2005年には共和党系のロビイストであるジャック・エイブラモフを巡るスキャンダルが発生し、ジョージ・W・ブッシュ大統領の弾劾まで口にされるほどの騒ぎに発展している。エイブラモフはネイティブ・アメリカン補助金横領アフリカの複数の国家元首とブッシュ大統領の会談をセットした謝礼として、数百万ドルを要求したことなど複数の疑惑が取りざたされている。

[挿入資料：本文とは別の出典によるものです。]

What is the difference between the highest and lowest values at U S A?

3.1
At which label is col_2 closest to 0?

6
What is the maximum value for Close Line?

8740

議員とロビイストの関係に批判が集まる事態を受けて民主党ラス・ファインゴールド議員は上院、下院のフロア、ジムなどへの立ち入りを認めていた前議員の特権を廃止することを提案している。 1998年から2014年にかけて製薬/健康製品産業は2位の保険業界の50%弱多くロビイングに使った[7]

イスラエル・ロビー

イスラエルは、政界・財界を始めとしたアメリカ合衆国社会にユダヤ系アメリカ人が多い事もあって、イスラエル・ロビーがアメリカ合衆国の政策決定に多大な影響力を有する。特に、国際連合安全保障理事会におけるイスラエルに不利な決議案を、アメリカ合衆国に拒否権を発動させ葬る例が多い。

なお、“ユダヤ・ロビー”との表現は陰謀論を指す。

ロビー団体・企業

ロビー団体は、主に業界団体、主義・主張を同じくする団体などが中心であったが、21世紀においてはロビー活動と企業経営コンサルティングの境界が不明瞭になりつつあり複雑化。いわゆる大手企業においても複数のロビー団体やコンサルティング企業と契約する状況が生まれている[8]

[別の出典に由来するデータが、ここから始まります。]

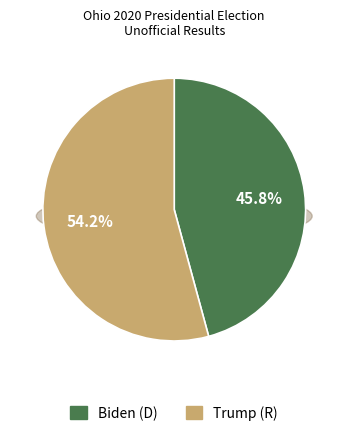

Approximately how many times larger is the value at Biden (D) compared to Trump (R)?

0.8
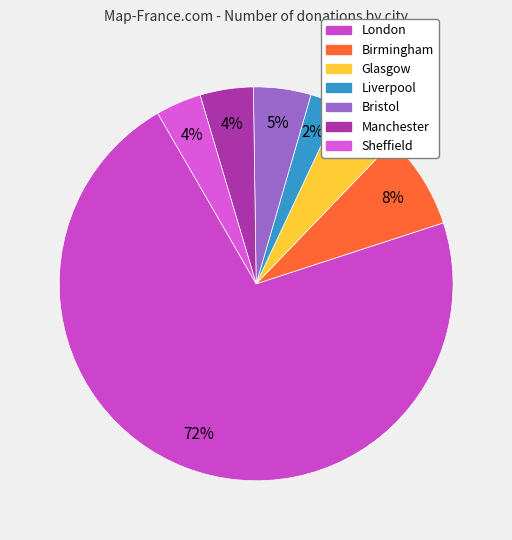

How many slices are in this pie chart?

7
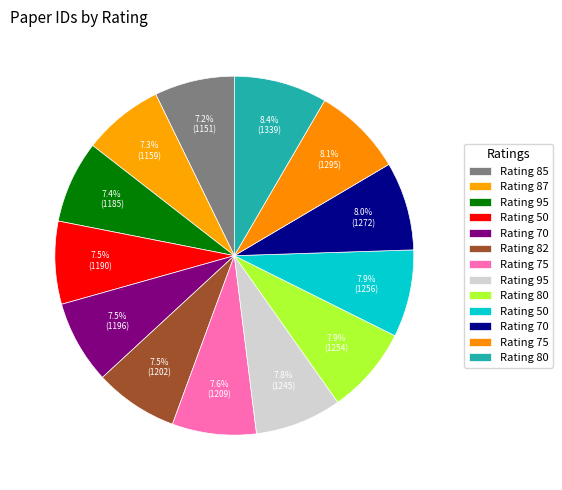

Which category has the smallest portion of the pie?

85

  • ポール・ブラスウェイト・オブ・フェデラル・ストラテジーズ
  • ジョシュ・ホーリー・オブ・ホーリー・ストラテジーズ
  • エイキン・ガンプ・ストラウス・ハウアー・アンド・フェルド
  • スクワイヤ・パットン・ボグズ

欧州連合

1999年の時点で欧州委員会は次のような数字をあげている。

  • 約3000の利益団体がブリュッセルに存在し、そこで雇用されている人数は10,000名ほどになる。それに対しアメリカ合衆国においては2005年時点で議会へのロビー活動に限ると 35000 名のロビイストが登録されている。
  • 50の団体は国または地域を代表したロビー活動を行っている。